Lesson 3 – Singles Involves an Individual Opponent. One is not Just Playing the Ball. Observe and Learn What to Do Against an Opponent.

4) Chess Players Need at Least Two Strategic Dispositions – So Do Tennis Players!

The biggest aid I think chess can bring to a tennis player is drawing into sharper relief the need to approach service games and return games differently. The more chess I played it became clear that when I was white I played one way (the Vienna Game) and when I was black I played another way (typically, the Owen Defense against the traditional king’s pawn opening). More generally, I tended to force the issue more when white and played more patiently when black. I had to adopt two different strategic postures while playing chess.

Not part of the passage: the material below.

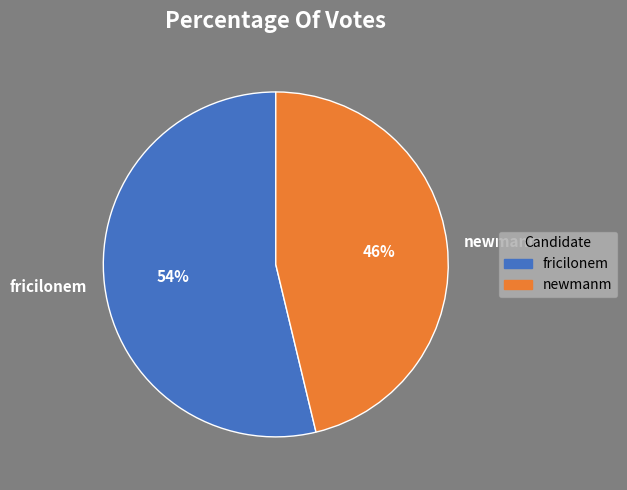

Does newmanm account for over 50% of the chart?

No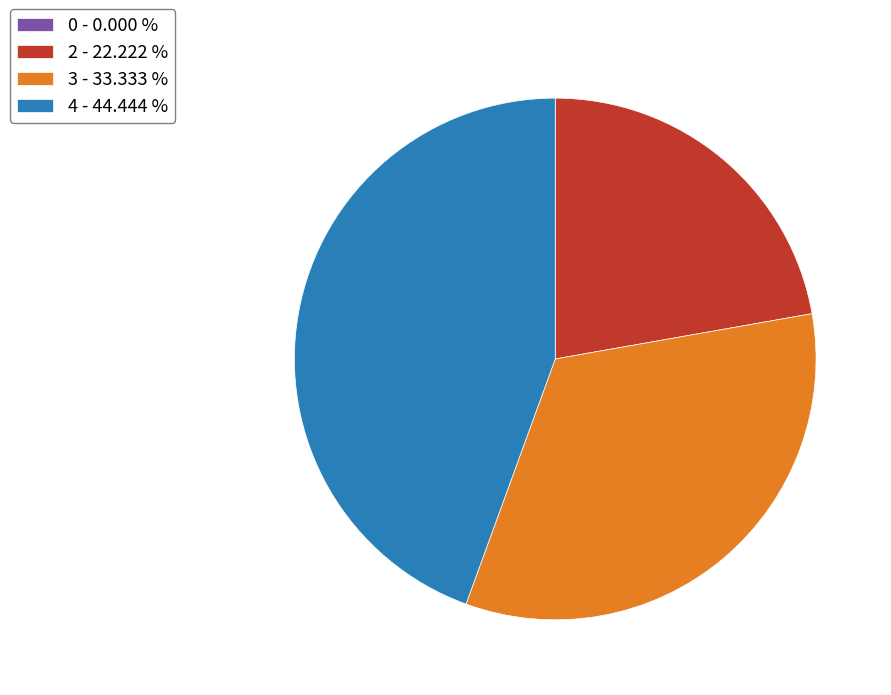

What is the ratio of the value at 4 - 44.444 % to the value at 3 - 33.333 %?

1.3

Once tennis players hit a certain level, the server gets to set the early agenda for most points. I intuitively understood that serving and returning were different, but playing chess made this much more clear to me. I think I will walk on court with a strong sense of how different dictating the first few shots of point is from reacting during the early stages of a point.

Lesson 4 – Mentally Lock Down How One Approaches Service and Return Games Before Taking the Court

Post Script – Other Things I Learned

  • Drawing from #3, I would often castle on the queen’s side instead of the king’s side. I figured it was unorthodox and really good players would likely find something to exploit in this, but my opponent likely had not seen a lot of it. I, on the other hand, was doing this more often than castling on the king’s side and was comfortable with seeing this. I thought this must be a bit like what left-handers feel when walking on court against right-handed players.
  • Playing with shorter time limits helped me see things a bit faster than I would have in a more traditional time limit. I prefer chess to not be played at breakneck speeds, but I think training under duress has benefits for competitions of all sorts.
  • Pattern recognition and seeing how to frustrate those patterns is something chess can teach players of any sport, but this seems particularly good for tennis players to learn.
  • Other than occasional eye strain, I never felt I lost a chess match over lung capacity, foot speed, balance, or any other physical failing. So again, these analogies are not perfect. Maybe playing chess while riding an exercise bike is something elite tennis players should do, but I digress.
  • Finally, tennis needs to really inspire a song as good as Murray Head’s “One Night in Bangkok.”

PPS – I am also eventually going to do a deep dive into what if any benefits boxing could have for tennis players. That has me far more worried.